(INSTRUCTION):
All lines from the entries below that contain the string "formulario" should be copied out.

(PROVIDED RECORDS):
◆ ◆ ◆ ◆ ◆
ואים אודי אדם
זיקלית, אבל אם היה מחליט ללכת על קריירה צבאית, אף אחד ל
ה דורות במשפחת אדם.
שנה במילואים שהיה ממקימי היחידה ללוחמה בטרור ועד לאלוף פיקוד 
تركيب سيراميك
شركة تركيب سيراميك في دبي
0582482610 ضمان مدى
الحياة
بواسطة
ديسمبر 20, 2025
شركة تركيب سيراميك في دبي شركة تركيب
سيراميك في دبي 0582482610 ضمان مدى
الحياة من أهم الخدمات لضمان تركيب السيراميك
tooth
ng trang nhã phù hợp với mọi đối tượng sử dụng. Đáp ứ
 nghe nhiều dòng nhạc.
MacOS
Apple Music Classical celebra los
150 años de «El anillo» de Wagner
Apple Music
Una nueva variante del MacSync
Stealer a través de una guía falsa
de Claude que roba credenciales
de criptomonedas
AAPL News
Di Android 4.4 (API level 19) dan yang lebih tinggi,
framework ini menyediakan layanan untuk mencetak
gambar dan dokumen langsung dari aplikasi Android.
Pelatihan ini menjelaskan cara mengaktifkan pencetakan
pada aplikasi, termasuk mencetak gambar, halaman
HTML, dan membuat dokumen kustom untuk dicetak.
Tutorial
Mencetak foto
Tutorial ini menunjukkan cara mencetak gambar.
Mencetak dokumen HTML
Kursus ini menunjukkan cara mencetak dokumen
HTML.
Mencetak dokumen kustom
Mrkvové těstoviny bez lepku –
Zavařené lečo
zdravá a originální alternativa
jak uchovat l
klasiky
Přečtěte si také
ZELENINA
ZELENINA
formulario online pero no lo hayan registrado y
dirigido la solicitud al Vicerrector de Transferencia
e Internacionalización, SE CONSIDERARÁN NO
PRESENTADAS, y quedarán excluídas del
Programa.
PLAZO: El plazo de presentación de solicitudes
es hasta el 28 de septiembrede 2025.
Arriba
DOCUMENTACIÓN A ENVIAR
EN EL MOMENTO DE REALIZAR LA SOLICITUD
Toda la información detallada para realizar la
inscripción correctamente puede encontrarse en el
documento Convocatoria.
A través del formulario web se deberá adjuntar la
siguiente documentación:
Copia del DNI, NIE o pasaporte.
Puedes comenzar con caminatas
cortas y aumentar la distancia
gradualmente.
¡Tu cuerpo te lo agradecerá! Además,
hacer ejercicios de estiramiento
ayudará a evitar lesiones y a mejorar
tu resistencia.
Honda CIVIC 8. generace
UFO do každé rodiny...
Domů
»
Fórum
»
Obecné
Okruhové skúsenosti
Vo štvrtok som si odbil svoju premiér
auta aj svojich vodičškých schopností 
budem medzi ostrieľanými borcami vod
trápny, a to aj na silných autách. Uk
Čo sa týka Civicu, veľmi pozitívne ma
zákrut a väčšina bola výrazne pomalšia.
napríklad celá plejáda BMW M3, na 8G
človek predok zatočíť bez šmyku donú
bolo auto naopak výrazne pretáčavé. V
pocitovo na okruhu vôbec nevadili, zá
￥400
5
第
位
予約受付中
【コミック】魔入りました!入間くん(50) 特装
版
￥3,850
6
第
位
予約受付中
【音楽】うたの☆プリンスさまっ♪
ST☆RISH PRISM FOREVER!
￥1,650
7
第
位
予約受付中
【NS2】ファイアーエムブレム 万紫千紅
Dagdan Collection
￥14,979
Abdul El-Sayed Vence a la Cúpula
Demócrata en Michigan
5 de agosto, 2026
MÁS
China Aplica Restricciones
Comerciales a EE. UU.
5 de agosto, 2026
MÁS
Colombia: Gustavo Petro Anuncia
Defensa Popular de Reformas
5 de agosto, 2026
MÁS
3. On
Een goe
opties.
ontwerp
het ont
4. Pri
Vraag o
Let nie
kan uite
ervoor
◆ ◆ ◆ ◆ ◆
(EXERCISE RESULT):
formulario online pero no lo hayan registrado y
A través del formulario web se deberá adjuntar la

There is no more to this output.